Start of Extracted material

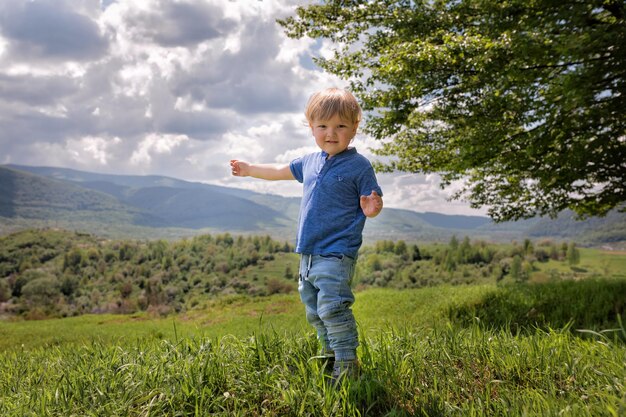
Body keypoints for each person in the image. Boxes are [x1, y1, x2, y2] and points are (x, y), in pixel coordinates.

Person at [230, 87, 383, 382]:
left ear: (354, 128)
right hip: (309, 254)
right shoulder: (309, 161)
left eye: (340, 126)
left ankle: (347, 363)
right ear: (311, 127)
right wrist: (249, 169)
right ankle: (330, 355)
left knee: (333, 307)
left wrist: (372, 207)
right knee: (314, 311)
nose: (331, 133)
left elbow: (371, 202)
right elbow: (277, 171)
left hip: (337, 253)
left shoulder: (359, 166)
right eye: (323, 126)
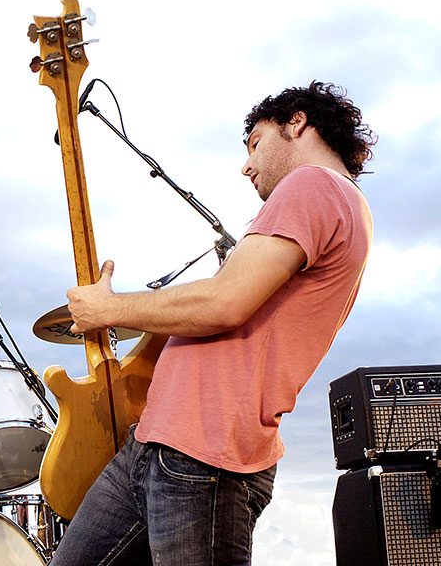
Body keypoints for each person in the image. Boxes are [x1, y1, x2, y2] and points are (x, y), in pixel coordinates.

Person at [51, 81, 375, 565]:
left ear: (297, 123)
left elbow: (224, 304)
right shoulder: (338, 204)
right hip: (159, 445)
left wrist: (109, 309)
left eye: (255, 144)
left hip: (206, 458)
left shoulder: (315, 185)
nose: (247, 165)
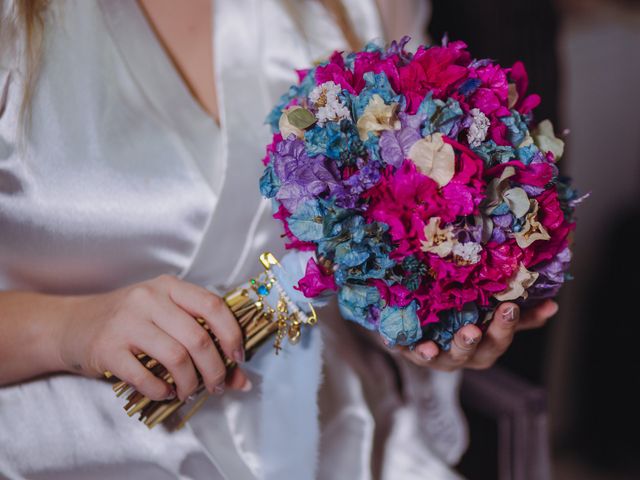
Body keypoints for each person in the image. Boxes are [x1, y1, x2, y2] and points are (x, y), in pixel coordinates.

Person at [0, 1, 558, 478]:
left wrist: (420, 321)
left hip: (330, 437)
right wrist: (69, 329)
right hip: (70, 449)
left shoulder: (359, 7)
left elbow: (389, 231)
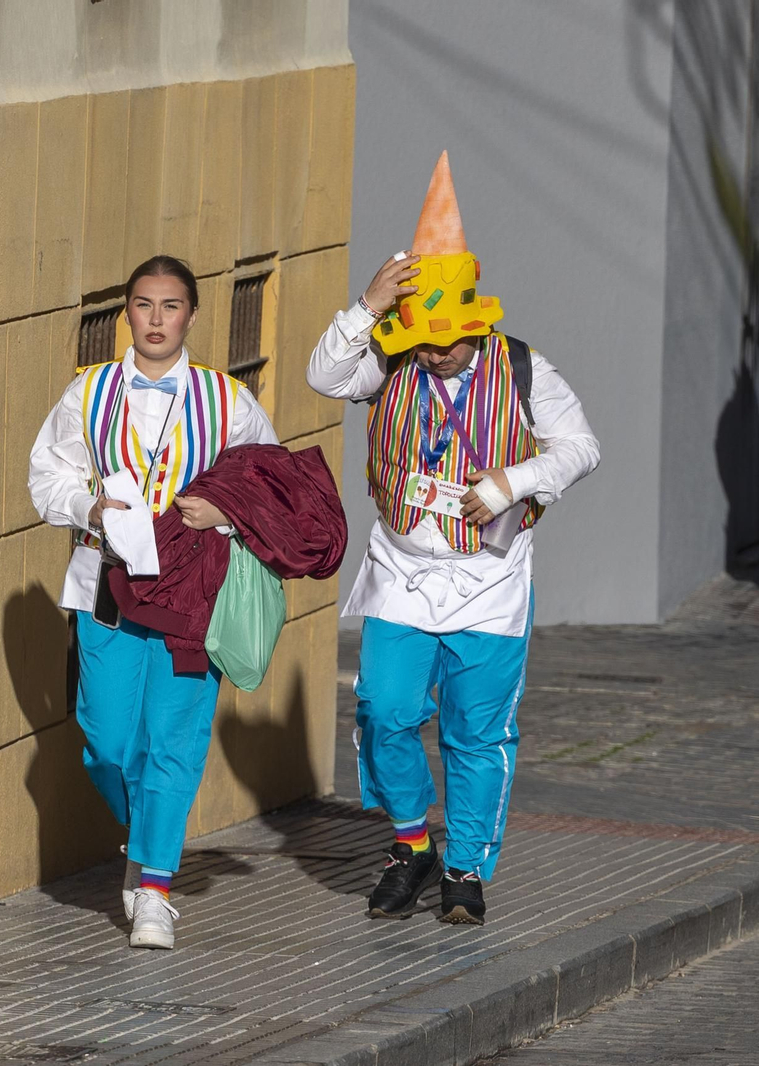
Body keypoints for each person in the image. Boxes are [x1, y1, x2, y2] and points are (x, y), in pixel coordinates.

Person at [305, 152, 600, 925]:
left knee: (477, 733)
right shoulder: (390, 356)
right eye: (421, 338)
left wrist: (511, 483)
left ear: (474, 325)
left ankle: (465, 868)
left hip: (490, 578)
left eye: (445, 340)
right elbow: (325, 377)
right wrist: (366, 308)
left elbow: (580, 448)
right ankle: (412, 842)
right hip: (404, 570)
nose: (433, 352)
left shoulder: (528, 369)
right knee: (383, 710)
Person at [28, 255, 279, 949]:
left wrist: (219, 514)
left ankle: (155, 891)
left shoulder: (229, 401)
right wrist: (87, 504)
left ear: (191, 314)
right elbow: (45, 471)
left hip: (193, 595)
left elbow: (268, 483)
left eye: (171, 306)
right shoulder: (90, 392)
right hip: (106, 587)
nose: (158, 319)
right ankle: (146, 839)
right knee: (107, 741)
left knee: (174, 740)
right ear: (127, 314)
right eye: (144, 305)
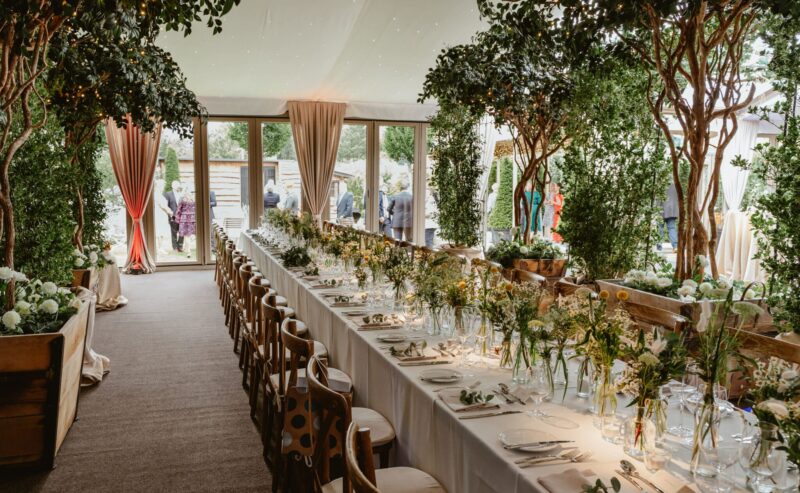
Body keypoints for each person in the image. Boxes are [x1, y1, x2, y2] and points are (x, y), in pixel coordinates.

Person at [175, 186, 196, 257]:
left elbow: (178, 210)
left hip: (184, 218)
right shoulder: (193, 199)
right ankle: (187, 249)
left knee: (187, 236)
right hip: (192, 218)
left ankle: (189, 251)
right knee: (189, 235)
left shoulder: (182, 198)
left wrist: (177, 219)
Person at [163, 180, 184, 252]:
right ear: (173, 186)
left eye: (179, 185)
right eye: (177, 185)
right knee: (174, 232)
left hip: (182, 215)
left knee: (182, 231)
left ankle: (180, 246)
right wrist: (170, 214)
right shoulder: (168, 194)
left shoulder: (181, 194)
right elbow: (166, 205)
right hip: (173, 216)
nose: (178, 186)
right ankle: (175, 247)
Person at [660, 182, 679, 251]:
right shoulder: (676, 185)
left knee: (660, 227)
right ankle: (675, 246)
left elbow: (658, 199)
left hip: (661, 209)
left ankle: (659, 245)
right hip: (672, 210)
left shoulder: (660, 184)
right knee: (672, 228)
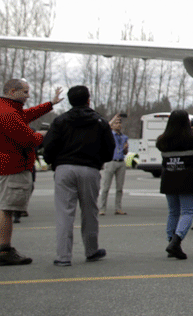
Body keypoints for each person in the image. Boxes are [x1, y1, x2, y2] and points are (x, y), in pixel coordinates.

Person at [41, 85, 113, 266]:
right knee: (90, 211)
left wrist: (53, 162)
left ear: (70, 100)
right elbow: (109, 150)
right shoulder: (100, 122)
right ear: (88, 100)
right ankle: (91, 249)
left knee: (64, 213)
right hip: (89, 169)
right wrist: (98, 161)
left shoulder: (60, 121)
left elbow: (49, 146)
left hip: (64, 168)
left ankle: (63, 256)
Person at [0, 79, 60, 266]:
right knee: (7, 209)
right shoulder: (8, 114)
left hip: (8, 165)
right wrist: (41, 136)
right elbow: (28, 138)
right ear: (12, 91)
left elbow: (26, 115)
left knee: (5, 208)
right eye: (25, 92)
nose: (28, 96)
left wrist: (50, 104)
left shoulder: (8, 109)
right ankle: (4, 249)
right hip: (13, 168)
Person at [158, 110, 193, 260]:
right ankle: (176, 241)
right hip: (187, 179)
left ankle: (171, 240)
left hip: (169, 178)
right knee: (188, 211)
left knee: (173, 212)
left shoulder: (162, 141)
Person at [98, 114, 130, 215]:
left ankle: (118, 208)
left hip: (120, 162)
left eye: (119, 123)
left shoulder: (124, 137)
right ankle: (102, 208)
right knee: (106, 187)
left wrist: (126, 148)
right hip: (111, 161)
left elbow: (125, 152)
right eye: (116, 123)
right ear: (112, 125)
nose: (118, 125)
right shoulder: (109, 134)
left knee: (119, 188)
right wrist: (112, 120)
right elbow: (105, 128)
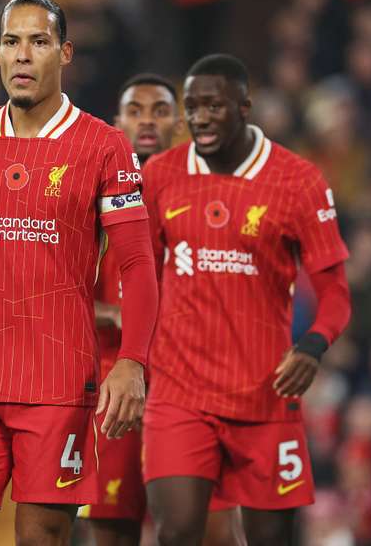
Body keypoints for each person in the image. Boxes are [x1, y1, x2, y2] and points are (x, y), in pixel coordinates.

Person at [0, 0, 160, 545]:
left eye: (38, 41)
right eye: (12, 42)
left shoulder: (104, 146)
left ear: (64, 53)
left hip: (59, 385)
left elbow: (138, 263)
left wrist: (133, 362)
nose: (23, 55)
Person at [142, 54, 351, 546]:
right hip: (179, 395)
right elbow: (139, 279)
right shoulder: (160, 175)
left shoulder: (297, 181)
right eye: (191, 107)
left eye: (213, 105)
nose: (200, 117)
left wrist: (313, 346)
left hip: (265, 395)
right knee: (176, 533)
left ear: (244, 106)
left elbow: (336, 293)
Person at [79, 73, 246, 546]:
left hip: (193, 383)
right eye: (135, 111)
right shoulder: (87, 200)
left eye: (159, 112)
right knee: (112, 529)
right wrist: (120, 317)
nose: (146, 122)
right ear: (117, 124)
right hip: (113, 385)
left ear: (178, 126)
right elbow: (52, 296)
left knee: (210, 529)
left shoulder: (209, 195)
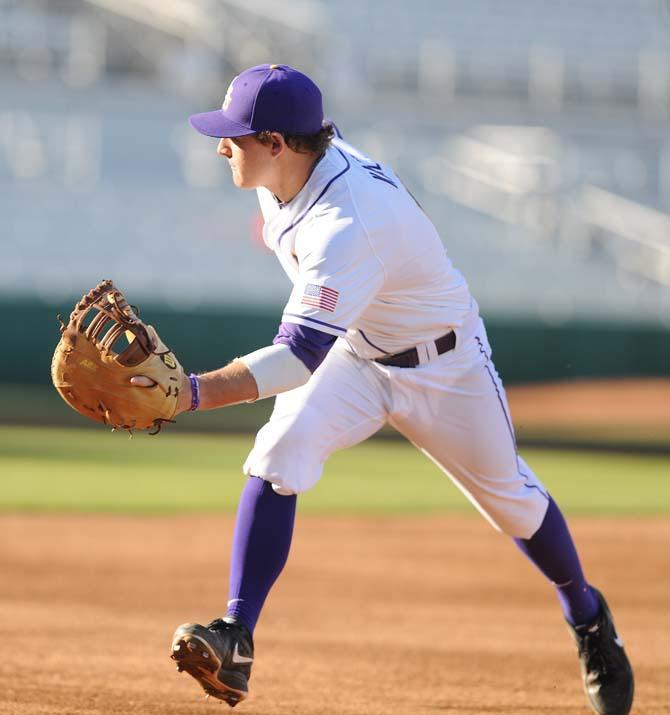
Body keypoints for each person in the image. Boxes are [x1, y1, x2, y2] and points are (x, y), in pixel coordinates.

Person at [158, 64, 634, 713]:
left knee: (514, 502)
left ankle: (588, 616)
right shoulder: (284, 173)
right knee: (279, 451)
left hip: (444, 366)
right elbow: (312, 347)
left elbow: (297, 355)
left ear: (275, 142)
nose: (221, 146)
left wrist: (191, 392)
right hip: (352, 353)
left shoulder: (347, 221)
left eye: (234, 136)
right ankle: (235, 636)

End of Extracted material

- [Exercise goal]
Copy out each line of the records where the word "nose" appears.

- [Worked solution]
nose: (331, 133)
nose: (247, 165)
nose: (433, 352)
nose: (158, 319)
nose: (178, 186)
nose: (28, 96)
nose: (118, 125)
nose: (23, 55)
nose: (200, 117)
nose: (146, 122)
nose: (221, 146)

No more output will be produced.